Le déficit de financement des infrastructures (d’approvisionnement, d’assainissement ou de stockage) a longtemps été considéré comme le principal obstacle. “Les ressources consacrées à l’eau sont minuscules comparées aux sommes investies dans la lutte contre les émissions de gaz à effet de serre ou la crise financière“, constatent les auteurs. Selon eux, “un meilleur équilibre” devrait être trouvé entre la lutte contre le changement climatique et l’adaptation à ses effets. Cependant, c’est la prise de conscience politique qui fait surtout défaut. “L’eau devrait être au coeur des politiques agricoles, énergétiques, de santé, d’infrastructures, d’éducation, affirme Olcay Unver, coordinateur du rapport. Les gestionnaires de l’eau sont convaincus, mais ce ne sont pas eux qui prennent les décisions. C’est aux chefs d’Etat et de gouvernement de s’emparer du sujet.”
Les pénuries à venir
2030
A cette date, 47 % de la population mondiale vivra dans des régions exposées aux pénuries.
Secteurs
Agriculture : 70 % des volumes consommés (jusqu’à 90 % dans certains pays en développement).

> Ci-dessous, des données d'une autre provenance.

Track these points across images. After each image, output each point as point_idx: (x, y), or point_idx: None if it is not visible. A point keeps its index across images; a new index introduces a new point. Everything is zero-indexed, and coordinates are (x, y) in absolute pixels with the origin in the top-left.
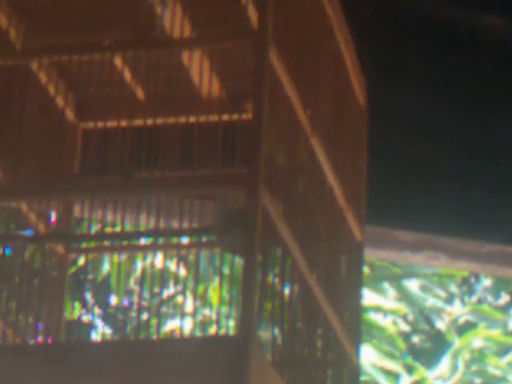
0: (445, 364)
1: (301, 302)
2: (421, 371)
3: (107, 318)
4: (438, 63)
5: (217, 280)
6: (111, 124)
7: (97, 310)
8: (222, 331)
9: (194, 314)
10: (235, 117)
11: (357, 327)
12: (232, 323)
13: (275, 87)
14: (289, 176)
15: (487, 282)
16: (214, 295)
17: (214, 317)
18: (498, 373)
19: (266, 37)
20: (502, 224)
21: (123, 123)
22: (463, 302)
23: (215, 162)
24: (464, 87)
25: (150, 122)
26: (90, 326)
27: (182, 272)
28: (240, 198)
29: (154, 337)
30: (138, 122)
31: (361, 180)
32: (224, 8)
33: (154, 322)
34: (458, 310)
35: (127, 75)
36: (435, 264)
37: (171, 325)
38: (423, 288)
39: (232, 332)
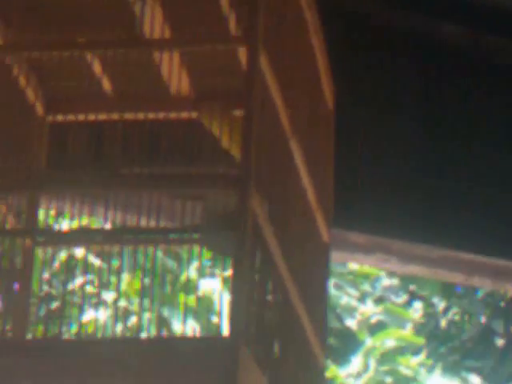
0: (356, 362)
1: (279, 304)
2: (332, 369)
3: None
4: (405, 75)
5: (134, 273)
6: (80, 118)
7: None
8: (142, 323)
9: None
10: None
11: (323, 328)
12: (150, 315)
13: (262, 89)
14: (271, 178)
15: (387, 281)
16: (129, 287)
17: (131, 308)
18: (408, 372)
19: (257, 40)
20: (452, 229)
21: (92, 118)
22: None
23: (200, 160)
24: (427, 99)
25: (127, 117)
26: None
27: (97, 263)
28: (228, 198)
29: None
30: (108, 117)
31: (328, 182)
32: (202, 8)
33: (69, 312)
34: (370, 309)
35: (97, 70)
36: (386, 267)
37: (87, 316)
38: (337, 286)
39: (152, 326)
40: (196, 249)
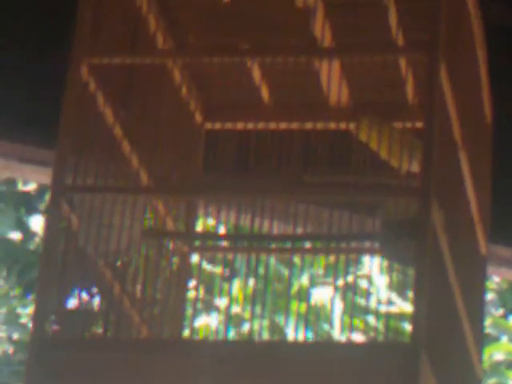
0: None
1: (447, 311)
2: None
3: None
4: None
5: (249, 280)
6: (238, 127)
7: None
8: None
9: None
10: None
11: (481, 340)
12: (264, 322)
13: (441, 100)
14: (445, 188)
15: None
16: (240, 293)
17: (242, 315)
18: None
19: (439, 52)
20: None
21: (249, 126)
22: None
23: (375, 170)
24: None
25: (285, 126)
26: None
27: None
28: (402, 207)
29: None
30: (266, 126)
31: (486, 195)
32: (367, 17)
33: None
34: None
35: (257, 78)
36: None
37: (199, 321)
38: None
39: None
40: (308, 257)
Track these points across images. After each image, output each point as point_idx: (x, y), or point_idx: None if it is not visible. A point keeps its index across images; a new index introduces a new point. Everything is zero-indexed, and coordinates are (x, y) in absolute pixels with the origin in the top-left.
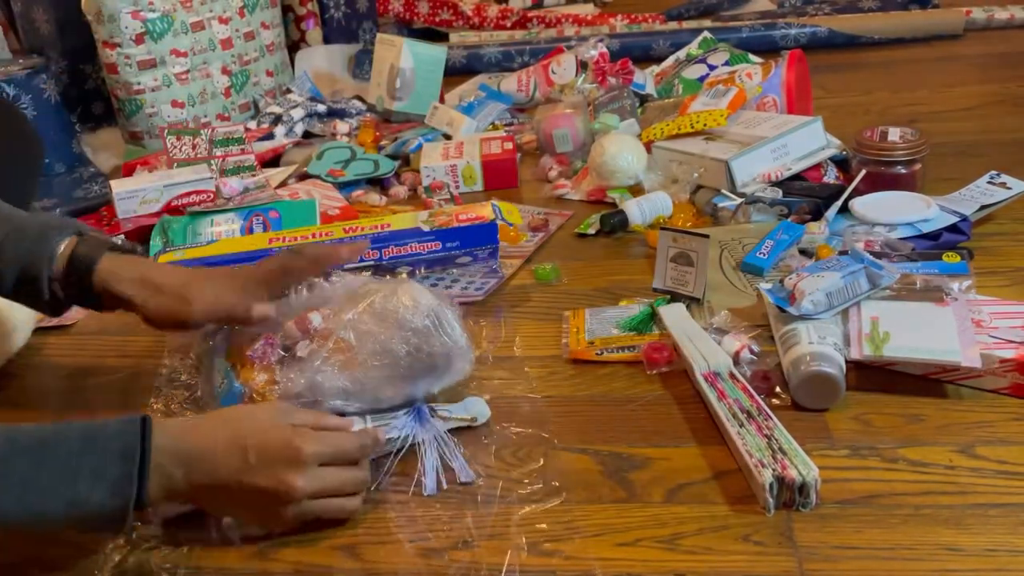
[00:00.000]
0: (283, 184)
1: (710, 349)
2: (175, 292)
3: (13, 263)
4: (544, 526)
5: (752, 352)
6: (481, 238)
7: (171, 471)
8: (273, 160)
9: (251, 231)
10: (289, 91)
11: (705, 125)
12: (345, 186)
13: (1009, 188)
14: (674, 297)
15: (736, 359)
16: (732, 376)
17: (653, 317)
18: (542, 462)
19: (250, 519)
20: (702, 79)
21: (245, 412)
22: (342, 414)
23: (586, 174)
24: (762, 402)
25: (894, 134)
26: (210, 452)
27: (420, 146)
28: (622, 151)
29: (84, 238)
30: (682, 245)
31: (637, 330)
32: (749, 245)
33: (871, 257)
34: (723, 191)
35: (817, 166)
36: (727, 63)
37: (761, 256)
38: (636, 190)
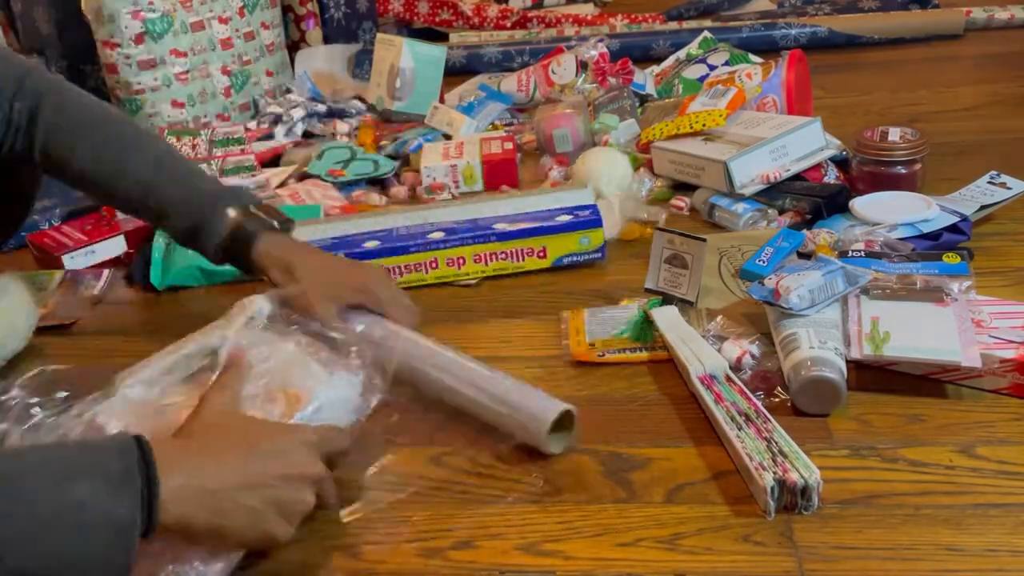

Energie et industrie : 20 % des besoins.
Eau potable : 10 %.
Inégalités
Si la tendance se poursuit, 90 % de la population mondiale aura accès à l’eau potable en 2015, avec de très fortes disparités régionales. Quelque 340 millions d’Africains en sont privés. A la même échéance, 2,4 milliards de personnes ne disposeront pas d’un service d’assainissement minimal.
Dégradation
Un dollar investi dans les infrastructures d’eau et d’assainissement rapporte de 4 à 12 dollars (de 3 à 9,5 euros).
Les pertes économiques dues au déficit d’infrastructures en Afrique sont estimées à 28,4 milliards de dollars par an (22,4 milliards d’euros). Celles liées à la dégradation des ressources en eau au Moyen-Orient et en Afrique du Nord sont évaluées à 9 milliards dollars par an (7 milliards d’euros).